Again, blockchain protects private data from hackers by ensuring that each transaction performed is valid. Because the data is decentralized, outsiders aren’t able to breach security by hacking into a single server or computer.
Patients gain access to and ownership of their own medical records
Blockchain allows more patient-centeric healthcare by giving individuals full access to and ownership of their own medical records.
With full ownership, patients cannot alter their own information within their medical records, but they can control who is using their information and who is sharing it. This is one of the main concerns of HIPAA regulations, which help ensure the privacy of medical records.
Blockchain technology thus has practical and effective implications for helping healthcare providers to meet HIPAA requirements, while giving patients a degree of valuable and sought-after control over their own private information.
Greater security in the exchange of information between healthcare providers.
Healthcare data is often shared and accessed by multiple parties in order to improve the health of a patient, as well as the health of the public at large. However, such exchange is often subject to error. Medical data is not stored in one centralized place, and physicians often share important information through networks that aren’t secure.
Blockchain could allow physicians to safely access and transfer information regarding their individual patients, helping them to gain more insight and offer more quality care.
Curious to learn more about what blockchain is and how it works? Check out this free resource with your burning blockchain questions answered.
Does Blockchain Have Any Limitations?
Blockchain has exciting potential to drastically improve security of healthcare data. But does it have any drawbacks or limitations?
Unfortunately, yes. By creating a publicly accessible ledger of data – even protected by encryption – blockchain may introduce a new set of potential problems with security.
That’s why blockchain must be designed with privacy as the highest priority, if integrated into healthcare.

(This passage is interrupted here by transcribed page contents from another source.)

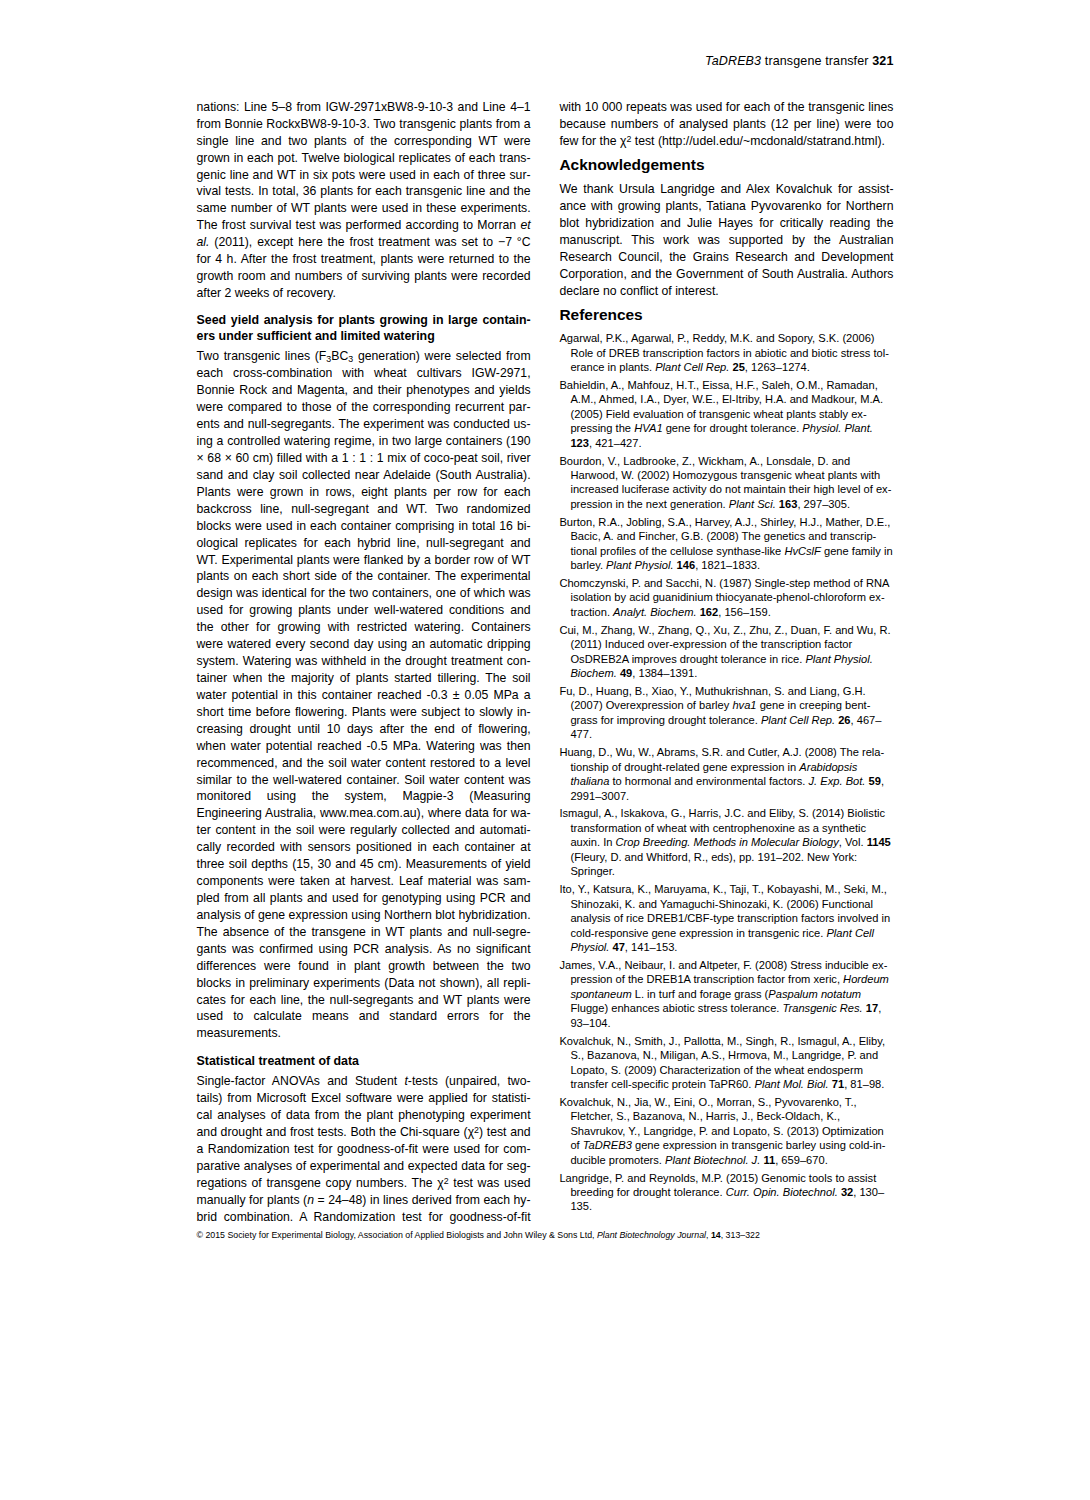TaDREB3 transgene transfer 321
nations: Line 5–8 from IGW-2971xBW8-9-10-3 and Line 4–1 from Bonnie RockxBW8-9-10-3. Two transgenic plants from a single line and two plants of the corresponding WT were grown in each pot. Twelve biological replicates of each transgenic line and WT in six pots were used in each of three survival tests. In total, 36 plants for each transgenic line and the same number of WT plants were used in these experiments. The frost survival test was performed according to Morran et al. (2011), except here the frost treatment was set to −7 °C for 4 h. After the frost treatment, plants were returned to the growth room and numbers of surviving plants were recorded after 2 weeks of recovery.
Seed yield analysis for plants growing in large containers under sufficient and limited watering
Two transgenic lines (F3BC3 generation) were selected from each cross-combination with wheat cultivars IGW-2971, Bonnie Rock and Magenta, and their phenotypes and yields were compared to those of the corresponding recurrent parents and null-segregants. The experiment was conducted using a controlled watering regime, in two large containers (190 × 68 × 60 cm) filled with a 1 : 1 : 1 mix of coco-peat soil, river sand and clay soil collected near Adelaide (South Australia). Plants were grown in rows, eight plants per row for each backcross line, null-segregant and WT. Two randomized blocks were used in each container comprising in total 16 biological replicates for each hybrid line, null-segregant and WT. Experimental plants were flanked by a border row of WT plants on each short side of the container. The experimental design was identical for the two containers, one of which was used for growing plants under well-watered conditions and the other for growing with restricted watering. Containers were watered every second day using an automatic dripping system. Watering was withheld in the drought treatment container when the majority of plants started tillering. The soil water potential in this container reached -0.3 ± 0.05 MPa a short time before flowering. Plants were subject to slowly increasing drought until 10 days after the end of flowering, when water potential reached -0.5 MPa. Watering was then recommenced, and the soil water content restored to a level similar to the well-watered container. Soil water content was monitored using the system, Magpie-3 (Measuring Engineering Australia, www.mea.com.au), where data for water content in the soil were regularly collected and automatically recorded with sensors positioned in each container at three soil depths (15, 30 and 45 cm). Measurements of yield components were taken at harvest. Leaf material was sampled from all plants and used for genotyping using PCR and analysis of gene expression using Northern blot hybridization. The absence of the transgene in WT plants and null-segregants was confirmed using PCR analysis. As no significant differences were found in plant growth between the two blocks in preliminary experiments (Data not shown), all replicates for each line, the null-segregants and WT plants were used to calculate means and standard errors for the measurements.
Statistical treatment of data
Single-factor ANOVAs and Student t-tests (unpaired, two-tails) from Microsoft Excel software were applied for statistical analyses of data from the plant phenotyping experiment and drought and frost tests. Both the Chi-square (χ2) test and a Randomization test for goodness-of-fit were used for comparative analyses of experimental and expected data for segregations of transgene copy numbers. The χ2 test was used manually for plants (n = 24–48) in lines derived from each hybrid combination. A Randomization test for goodness-of-fit with 10 000 repeats was used for each of the transgenic lines because numbers of analysed plants (12 per line) were too few for the χ2 test (http://udel.edu/~mcdonald/statrand.html).
Acknowledgements
We thank Ursula Langridge and Alex Kovalchuk for assistance with growing plants, Tatiana Pyvovarenko for Northern blot hybridization and Julie Hayes for critically reading the manuscript. This work was supported by the Australian Research Council, the Grains Research and Development Corporation, and the Government of South Australia. Authors declare no conflict of interest.
References
Agarwal, P.K., Agarwal, P., Reddy, M.K. and Sopory, S.K. (2006) Role of DREB transcription factors in abiotic and biotic stress tolerance in plants. Plant Cell Rep. 25, 1263–1274.
Bahieldin, A., Mahfouz, H.T., Eissa, H.F., Saleh, O.M., Ramadan, A.M., Ahmed, I.A., Dyer, W.E., El-Itriby, H.A. and Madkour, M.A. (2005) Field evaluation of transgenic wheat plants stably expressing the HVA1 gene for drought tolerance. Physiol. Plant. 123, 421–427.
Bourdon, V., Ladbrooke, Z., Wickham, A., Lonsdale, D. and Harwood, W. (2002) Homozygous transgenic wheat plants with increased luciferase activity do not maintain their high level of expression in the next generation. Plant Sci. 163, 297–305.
Burton, R.A., Jobling, S.A., Harvey, A.J., Shirley, H.J., Mather, D.E., Bacic, A. and Fincher, G.B. (2008) The genetics and transcriptional profiles of the cellulose synthase-like HvCslF gene family in barley. Plant Physiol. 146, 1821–1833.
Chomczynski, P. and Sacchi, N. (1987) Single-step method of RNA isolation by acid guanidinium thiocyanate-phenol-chloroform extraction. Analyt. Biochem. 162, 156–159.
Cui, M., Zhang, W., Zhang, Q., Xu, Z., Zhu, Z., Duan, F. and Wu, R. (2011) Induced over-expression of the transcription factor OsDREB2A improves drought tolerance in rice. Plant Physiol. Biochem. 49, 1384–1391.
Fu, D., Huang, B., Xiao, Y., Muthukrishnan, S. and Liang, G.H. (2007) Overexpression of barley hva1 gene in creeping bentgrass for improving drought tolerance. Plant Cell Rep. 26, 467–477.
Huang, D., Wu, W., Abrams, S.R. and Cutler, A.J. (2008) The relationship of drought-related gene expression in Arabidopsis thaliana to hormonal and environmental factors. J. Exp. Bot. 59, 2991–3007.
Ismagul, A., Iskakova, G., Harris, J.C. and Eliby, S. (2014) Biolistic transformation of wheat with centrophenoxine as a synthetic auxin. In Crop Breeding. Methods in Molecular Biology, Vol. 1145 (Fleury, D. and Whitford, R., eds), pp. 191–202. New York: Springer.
Ito, Y., Katsura, K., Maruyama, K., Taji, T., Kobayashi, M., Seki, M., Shinozaki, K. and Yamaguchi-Shinozaki, K. (2006) Functional analysis of rice DREB1/CBF-type transcription factors involved in cold-responsive gene expression in transgenic rice. Plant Cell Physiol. 47, 141–153.
James, V.A., Neibaur, I. and Altpeter, F. (2008) Stress inducible expression of the DREB1A transcription factor from xeric, Hordeum spontaneum L. in turf and forage grass (Paspalum notatum Flugge) enhances abiotic stress tolerance. Transgenic Res. 17, 93–104.
Kovalchuk, N., Smith, J., Pallotta, M., Singh, R., Ismagul, A., Eliby, S., Bazanova, N., Miligan, A.S., Hrmova, M., Langridge, P. and Lopato, S. (2009) Characterization of the wheat endosperm transfer cell-specific protein TaPR60. Plant Mol. Biol. 71, 81–98.
Kovalchuk, N., Jia, W., Eini, O., Morran, S., Pyvovarenko, T., Fletcher, S., Bazanova, N., Harris, J., Beck-Oldach, K., Shavrukov, Y., Langridge, P. and Lopato, S. (2013) Optimization of TaDREB3 gene expression in transgenic barley using cold-inducible promoters. Plant Biotechnol. J. 11, 659–670.
Langridge, P. and Reynolds, M.P. (2015) Genomic tools to assist breeding for drought tolerance. Curr. Opin. Biotechnol. 32, 130–135.
© 2015 Society for Experimental Biology, Association of Applied Biologists and John Wiley & Sons Ltd, Plant Biotechnology Journal, 14, 313–322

A Final Word on Blockchain
Blockchain technology could eventually transform the way that individual medical providers operate, by reducing the administrative burden of worrying about safety and data breaches. It could also mean increased efficiency and productivity for administrators and employees who are responsible for exchanging information. And ultimately, it could improve patient experience, by giving individuals greater control over their own private information.
As blockchain technology gains usage in the general marketplace and in specific industries, stay abreast of its potential entry into medical care, as it could change the way that your medical office functions and communicates – for the better.